(Saved entries)
== Segment start ==
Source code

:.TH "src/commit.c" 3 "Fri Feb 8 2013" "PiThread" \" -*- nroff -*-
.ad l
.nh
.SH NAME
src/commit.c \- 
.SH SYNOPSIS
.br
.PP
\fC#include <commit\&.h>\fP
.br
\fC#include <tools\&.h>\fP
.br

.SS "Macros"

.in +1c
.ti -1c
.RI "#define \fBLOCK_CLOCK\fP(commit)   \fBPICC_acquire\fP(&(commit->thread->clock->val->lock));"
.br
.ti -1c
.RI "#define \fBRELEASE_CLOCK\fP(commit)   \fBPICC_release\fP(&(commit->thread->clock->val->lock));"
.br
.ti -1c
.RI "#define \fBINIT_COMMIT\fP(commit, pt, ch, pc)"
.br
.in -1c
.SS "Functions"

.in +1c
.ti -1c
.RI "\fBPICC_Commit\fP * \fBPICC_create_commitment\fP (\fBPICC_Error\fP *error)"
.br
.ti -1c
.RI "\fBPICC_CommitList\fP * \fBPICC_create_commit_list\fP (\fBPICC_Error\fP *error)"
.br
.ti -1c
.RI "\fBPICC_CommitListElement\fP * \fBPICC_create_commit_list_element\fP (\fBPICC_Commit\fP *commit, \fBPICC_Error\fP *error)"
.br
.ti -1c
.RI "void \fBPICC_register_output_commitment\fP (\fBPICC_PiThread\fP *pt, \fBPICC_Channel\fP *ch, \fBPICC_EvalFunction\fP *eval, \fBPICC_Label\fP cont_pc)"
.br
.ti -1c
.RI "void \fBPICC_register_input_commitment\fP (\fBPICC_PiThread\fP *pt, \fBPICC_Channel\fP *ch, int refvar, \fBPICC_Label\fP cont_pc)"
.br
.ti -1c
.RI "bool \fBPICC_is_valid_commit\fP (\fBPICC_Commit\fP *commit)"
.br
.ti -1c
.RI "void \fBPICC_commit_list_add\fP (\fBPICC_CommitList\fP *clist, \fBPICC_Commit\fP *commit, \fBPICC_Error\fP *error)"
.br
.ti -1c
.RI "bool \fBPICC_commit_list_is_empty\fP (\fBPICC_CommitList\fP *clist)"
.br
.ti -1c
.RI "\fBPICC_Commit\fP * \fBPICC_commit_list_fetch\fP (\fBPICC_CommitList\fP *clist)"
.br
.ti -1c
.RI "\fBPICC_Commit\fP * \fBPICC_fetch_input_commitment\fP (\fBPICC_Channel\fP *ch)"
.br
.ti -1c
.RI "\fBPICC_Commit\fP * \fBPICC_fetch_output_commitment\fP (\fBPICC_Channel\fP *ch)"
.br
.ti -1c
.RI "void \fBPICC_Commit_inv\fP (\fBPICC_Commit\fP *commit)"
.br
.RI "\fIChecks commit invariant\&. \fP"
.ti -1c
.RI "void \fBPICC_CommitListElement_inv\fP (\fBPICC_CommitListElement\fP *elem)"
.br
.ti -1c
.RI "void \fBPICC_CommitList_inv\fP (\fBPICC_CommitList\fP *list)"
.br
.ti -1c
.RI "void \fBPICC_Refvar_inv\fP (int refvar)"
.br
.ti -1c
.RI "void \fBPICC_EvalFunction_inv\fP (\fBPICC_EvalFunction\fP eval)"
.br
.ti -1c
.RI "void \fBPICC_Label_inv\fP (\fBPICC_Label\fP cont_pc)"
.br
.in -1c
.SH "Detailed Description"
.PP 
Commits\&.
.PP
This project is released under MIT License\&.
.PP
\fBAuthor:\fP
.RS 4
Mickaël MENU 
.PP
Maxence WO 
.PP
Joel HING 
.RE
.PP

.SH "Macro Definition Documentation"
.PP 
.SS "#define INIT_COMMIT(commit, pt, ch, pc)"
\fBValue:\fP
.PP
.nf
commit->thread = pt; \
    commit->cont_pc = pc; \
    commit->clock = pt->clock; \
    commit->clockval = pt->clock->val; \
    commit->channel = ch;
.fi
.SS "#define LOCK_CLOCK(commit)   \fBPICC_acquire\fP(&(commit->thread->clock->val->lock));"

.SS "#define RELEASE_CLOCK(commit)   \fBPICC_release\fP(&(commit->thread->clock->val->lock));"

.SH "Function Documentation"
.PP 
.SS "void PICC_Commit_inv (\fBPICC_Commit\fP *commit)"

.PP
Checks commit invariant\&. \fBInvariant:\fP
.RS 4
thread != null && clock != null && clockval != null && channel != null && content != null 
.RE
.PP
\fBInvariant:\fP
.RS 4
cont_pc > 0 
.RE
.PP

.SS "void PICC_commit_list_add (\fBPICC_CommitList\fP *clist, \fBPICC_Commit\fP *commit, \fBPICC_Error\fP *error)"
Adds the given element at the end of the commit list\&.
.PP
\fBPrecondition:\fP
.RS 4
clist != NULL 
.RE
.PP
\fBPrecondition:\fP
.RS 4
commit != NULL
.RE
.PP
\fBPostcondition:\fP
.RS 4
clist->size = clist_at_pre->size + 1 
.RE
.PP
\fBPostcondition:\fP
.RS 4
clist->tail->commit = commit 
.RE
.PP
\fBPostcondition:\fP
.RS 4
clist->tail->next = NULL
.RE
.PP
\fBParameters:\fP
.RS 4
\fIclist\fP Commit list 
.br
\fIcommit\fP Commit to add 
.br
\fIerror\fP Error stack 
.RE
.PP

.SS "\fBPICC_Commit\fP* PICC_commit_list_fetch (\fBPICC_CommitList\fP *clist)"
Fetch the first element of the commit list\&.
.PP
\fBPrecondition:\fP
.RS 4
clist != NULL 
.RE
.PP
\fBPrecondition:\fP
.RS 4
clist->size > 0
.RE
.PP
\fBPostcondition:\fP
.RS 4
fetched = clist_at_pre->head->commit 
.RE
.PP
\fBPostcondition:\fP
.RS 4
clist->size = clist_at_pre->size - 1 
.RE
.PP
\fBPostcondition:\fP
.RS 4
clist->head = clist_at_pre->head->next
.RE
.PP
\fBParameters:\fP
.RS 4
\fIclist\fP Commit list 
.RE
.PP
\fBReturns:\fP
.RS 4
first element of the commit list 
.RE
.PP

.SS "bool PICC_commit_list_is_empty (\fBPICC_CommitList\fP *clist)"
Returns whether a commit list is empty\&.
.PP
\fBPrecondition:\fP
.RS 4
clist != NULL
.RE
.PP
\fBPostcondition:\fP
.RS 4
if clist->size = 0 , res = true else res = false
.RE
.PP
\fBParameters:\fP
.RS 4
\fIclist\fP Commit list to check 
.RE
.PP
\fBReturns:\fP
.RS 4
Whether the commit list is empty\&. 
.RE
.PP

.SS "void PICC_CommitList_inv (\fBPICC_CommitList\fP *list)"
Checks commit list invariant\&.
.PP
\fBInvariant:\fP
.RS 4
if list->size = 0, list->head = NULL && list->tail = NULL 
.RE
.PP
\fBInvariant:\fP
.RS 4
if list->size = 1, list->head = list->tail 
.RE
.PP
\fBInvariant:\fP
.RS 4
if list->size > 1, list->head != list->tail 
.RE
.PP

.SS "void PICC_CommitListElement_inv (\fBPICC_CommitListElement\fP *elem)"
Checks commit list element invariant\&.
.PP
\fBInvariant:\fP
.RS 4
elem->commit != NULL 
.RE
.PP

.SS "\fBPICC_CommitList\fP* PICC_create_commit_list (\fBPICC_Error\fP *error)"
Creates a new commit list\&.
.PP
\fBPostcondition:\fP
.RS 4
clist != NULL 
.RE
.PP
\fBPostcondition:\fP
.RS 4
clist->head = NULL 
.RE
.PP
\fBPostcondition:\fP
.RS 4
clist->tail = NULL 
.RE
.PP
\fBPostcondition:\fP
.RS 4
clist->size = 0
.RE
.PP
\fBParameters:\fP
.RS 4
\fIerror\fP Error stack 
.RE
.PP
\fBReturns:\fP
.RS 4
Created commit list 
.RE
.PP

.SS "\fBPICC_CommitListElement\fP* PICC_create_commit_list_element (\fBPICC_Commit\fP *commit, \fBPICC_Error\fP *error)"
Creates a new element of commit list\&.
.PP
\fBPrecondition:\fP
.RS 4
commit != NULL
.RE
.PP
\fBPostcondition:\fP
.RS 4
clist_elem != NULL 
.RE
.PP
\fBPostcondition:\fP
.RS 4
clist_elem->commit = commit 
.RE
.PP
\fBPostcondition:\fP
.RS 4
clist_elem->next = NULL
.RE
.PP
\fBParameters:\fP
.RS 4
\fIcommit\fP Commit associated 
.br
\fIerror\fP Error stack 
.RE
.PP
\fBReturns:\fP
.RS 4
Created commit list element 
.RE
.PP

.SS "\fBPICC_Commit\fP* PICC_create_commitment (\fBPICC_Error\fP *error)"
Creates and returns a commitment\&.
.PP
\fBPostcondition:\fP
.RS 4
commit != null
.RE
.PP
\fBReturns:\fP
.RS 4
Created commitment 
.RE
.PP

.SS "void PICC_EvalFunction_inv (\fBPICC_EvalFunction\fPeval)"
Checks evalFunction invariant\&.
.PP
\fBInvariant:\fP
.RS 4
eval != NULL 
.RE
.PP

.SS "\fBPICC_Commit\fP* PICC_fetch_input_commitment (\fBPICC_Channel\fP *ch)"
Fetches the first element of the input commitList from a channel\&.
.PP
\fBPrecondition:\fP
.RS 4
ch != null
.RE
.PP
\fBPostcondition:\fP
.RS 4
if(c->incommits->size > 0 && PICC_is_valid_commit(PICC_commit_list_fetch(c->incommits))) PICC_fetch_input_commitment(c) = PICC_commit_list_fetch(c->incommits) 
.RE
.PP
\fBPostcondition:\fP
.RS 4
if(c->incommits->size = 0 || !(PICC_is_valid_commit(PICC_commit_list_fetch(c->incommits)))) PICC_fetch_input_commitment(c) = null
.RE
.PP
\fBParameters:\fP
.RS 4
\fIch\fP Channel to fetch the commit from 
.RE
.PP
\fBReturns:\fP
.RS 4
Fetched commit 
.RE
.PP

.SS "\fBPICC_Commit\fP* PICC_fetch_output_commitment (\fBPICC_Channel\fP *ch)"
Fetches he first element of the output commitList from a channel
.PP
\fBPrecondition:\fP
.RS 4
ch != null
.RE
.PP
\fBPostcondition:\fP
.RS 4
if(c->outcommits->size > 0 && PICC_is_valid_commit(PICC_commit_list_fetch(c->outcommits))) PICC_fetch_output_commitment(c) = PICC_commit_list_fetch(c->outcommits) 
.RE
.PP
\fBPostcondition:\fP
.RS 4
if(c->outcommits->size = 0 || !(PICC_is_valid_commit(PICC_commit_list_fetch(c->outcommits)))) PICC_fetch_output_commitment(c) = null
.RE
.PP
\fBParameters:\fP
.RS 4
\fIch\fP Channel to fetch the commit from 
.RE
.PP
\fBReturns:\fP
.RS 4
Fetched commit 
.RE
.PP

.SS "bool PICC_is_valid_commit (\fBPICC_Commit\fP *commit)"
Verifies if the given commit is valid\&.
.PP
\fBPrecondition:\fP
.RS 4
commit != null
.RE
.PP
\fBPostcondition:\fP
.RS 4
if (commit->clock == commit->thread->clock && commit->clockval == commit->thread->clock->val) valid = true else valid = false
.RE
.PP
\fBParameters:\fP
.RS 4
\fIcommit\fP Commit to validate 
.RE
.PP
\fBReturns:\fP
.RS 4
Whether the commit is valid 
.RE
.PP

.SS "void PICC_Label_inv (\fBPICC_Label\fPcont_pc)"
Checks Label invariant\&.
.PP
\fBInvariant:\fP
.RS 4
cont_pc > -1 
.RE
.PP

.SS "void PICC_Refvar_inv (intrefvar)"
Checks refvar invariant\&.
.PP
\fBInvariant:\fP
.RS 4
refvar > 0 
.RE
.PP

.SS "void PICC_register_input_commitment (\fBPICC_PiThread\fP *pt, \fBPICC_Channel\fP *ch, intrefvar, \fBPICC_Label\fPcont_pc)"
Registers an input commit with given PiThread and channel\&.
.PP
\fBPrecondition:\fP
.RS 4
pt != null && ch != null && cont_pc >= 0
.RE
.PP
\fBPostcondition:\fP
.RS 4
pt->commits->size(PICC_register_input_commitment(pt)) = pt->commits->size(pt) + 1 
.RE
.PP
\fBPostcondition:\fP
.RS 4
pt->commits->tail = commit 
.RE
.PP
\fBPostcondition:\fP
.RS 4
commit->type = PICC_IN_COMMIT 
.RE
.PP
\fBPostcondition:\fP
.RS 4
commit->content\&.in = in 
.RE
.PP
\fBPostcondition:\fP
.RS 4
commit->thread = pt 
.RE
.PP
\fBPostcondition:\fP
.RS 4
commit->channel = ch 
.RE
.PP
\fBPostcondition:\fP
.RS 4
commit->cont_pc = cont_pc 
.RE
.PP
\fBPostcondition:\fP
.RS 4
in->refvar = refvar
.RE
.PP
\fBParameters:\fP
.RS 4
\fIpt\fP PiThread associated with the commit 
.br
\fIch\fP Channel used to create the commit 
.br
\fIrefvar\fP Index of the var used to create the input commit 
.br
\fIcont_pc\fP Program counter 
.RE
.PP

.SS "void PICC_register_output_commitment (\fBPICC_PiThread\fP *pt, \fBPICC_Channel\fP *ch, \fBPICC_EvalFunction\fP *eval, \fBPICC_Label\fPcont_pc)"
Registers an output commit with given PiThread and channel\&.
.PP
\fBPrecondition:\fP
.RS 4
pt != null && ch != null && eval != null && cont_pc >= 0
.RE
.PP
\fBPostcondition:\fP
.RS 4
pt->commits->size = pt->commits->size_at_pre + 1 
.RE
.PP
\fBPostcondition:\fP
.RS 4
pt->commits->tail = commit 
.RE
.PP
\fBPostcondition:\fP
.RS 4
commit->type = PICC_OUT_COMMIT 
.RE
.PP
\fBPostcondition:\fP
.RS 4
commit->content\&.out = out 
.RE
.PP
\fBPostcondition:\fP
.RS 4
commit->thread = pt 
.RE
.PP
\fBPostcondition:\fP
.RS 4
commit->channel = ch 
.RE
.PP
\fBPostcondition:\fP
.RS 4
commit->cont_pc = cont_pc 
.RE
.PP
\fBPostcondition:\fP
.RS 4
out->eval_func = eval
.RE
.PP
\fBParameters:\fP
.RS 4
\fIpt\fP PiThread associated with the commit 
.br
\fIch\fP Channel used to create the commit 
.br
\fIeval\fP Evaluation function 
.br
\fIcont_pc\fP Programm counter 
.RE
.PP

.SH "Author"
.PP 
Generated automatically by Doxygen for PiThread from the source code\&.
== Segment end ==
*AIM OF THE EXERCISE:* Find the word "content" in the entries above, then copy each line that holds it.

*FINAL ANSWER:*
thread != null && clock != null && clockval != null && channel != null && content != null 
commit->content\&.in = in 
commit->content\&.out = out 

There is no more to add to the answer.